Sardines in a can

On Friday night Sarah, Becky, and I got into a Land Rover with our sleeping mats, sleeping bags, and mosquito nets. Our friend Carlos drove us out to New Matati for our sleepover with our Bible Study girls (9 high school and college-age girls that we have a Bible study with every Wednesday). When we drove up to the orphanage most of our girls were waiting for us. They carried our bags into the room we would be staying in, which was way nicer than we thought.

Once we settled in we walked to the local market and bought some food to cook for dinner. Sarah did most of the cooking with the girls while Becky and I got our hair plaited. They crushed up some peppers and added them to the potato greens and was added to the deep-fried fish. This was put over rice and we ate it communal style. I have to admit I was definitely praying that I would not get sick and I didn't, Praise the Lord.

The whole time we were out there we just laughed and laughed. They are so dramatic but very deep. I was talking to Mary and I asked her what her dreams are for the future. She looked at me with such confidence and said "I want to be a medical Dr. I pray every night that the Lord will give me the chance." I just can't wrap my head around that concept. In most Western Countries education is about effort and abilities. It has little to do with opportunity. What I mean is that if anyone really wants a certain education if they work hard enough and put enough effort to get scholarships, grants, or loans it is actually possible to obtain your goals no matter how lofty they may be or what your financial status is. But here, it is different. It is actually not feasible to go to medical school, especially if you are an orphan. Here there is no government support. There are no grants, scholarships, or loans to apply for. So what then? Just what Mary is doing, her best in school and a whole lot of praying.

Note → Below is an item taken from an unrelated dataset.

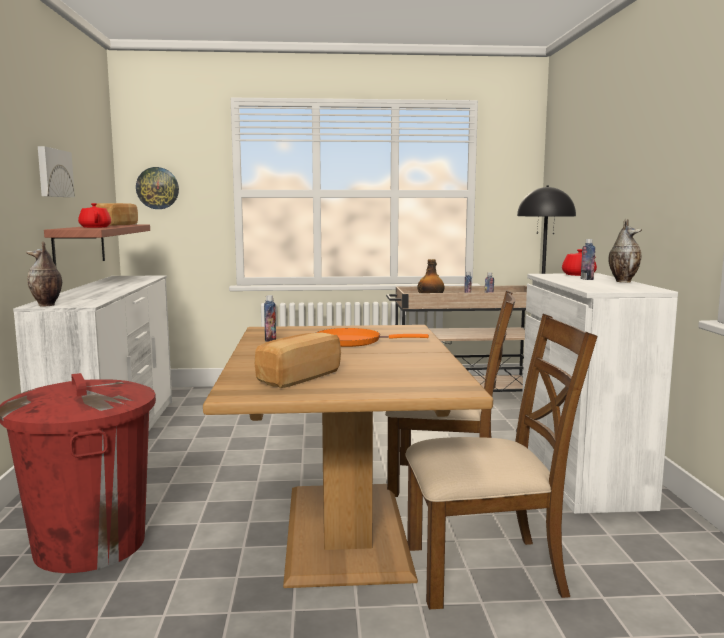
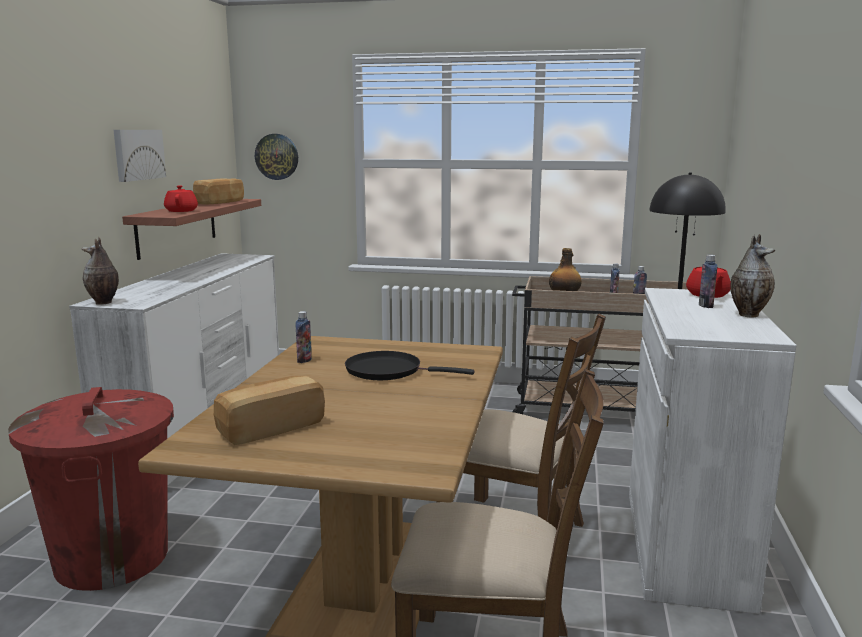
camera: 15 degrees right, 5 degrees up
(352, 341) = (389, 371): orange frying pan -> black frying pan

Our girls are just so funny. They are so easily amused and entertained. I guess you have to be right? Annie, the oldest, decided she was going to be the MC for the evening and then whipped out her imaginary program and announced we were all listed to do solos. None of us are hugely vocally enclined, but we all had to do it. When they sing, they are so confident. Most of the songs they sing are gospel songs, with the occasional Akon song.

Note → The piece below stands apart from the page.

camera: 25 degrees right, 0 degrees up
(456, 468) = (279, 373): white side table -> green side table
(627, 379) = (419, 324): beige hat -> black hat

When we were ready to go to bed the girls followed us into the room that we were staying in and sat down. We started to get ready for bed and they just watched every move we made. I am sure they think we are so weird. I have these face washing towels that are disposable and they all wanted to try one. After a little time passed the girls started to settle in on the floor, we asked them where they were going to sleep and they kinda looked at us weird and said "here", like duh it is a sleepover. Becky, Sarah, and I slept on the double bed with this purple mosquito net over it. They tucked edges of the net under the mattress and we felt like we were sleeping in a cage.

All of the girls slept on the floor like sardines in a tin can. At 5am they all got up neatly folded their blankets and were off to morning devos and then started their chores.

Saturdays are washing day and plait day, hence all the little ones with afros. Saturdays are also for playing. We played a game called lappa. It is kind of like dodge ball meets shoe organizing. We played that for a while and Josh (Sarah's husband came to pick us up) came to pick us up. Overall it was so fun. I love those girls.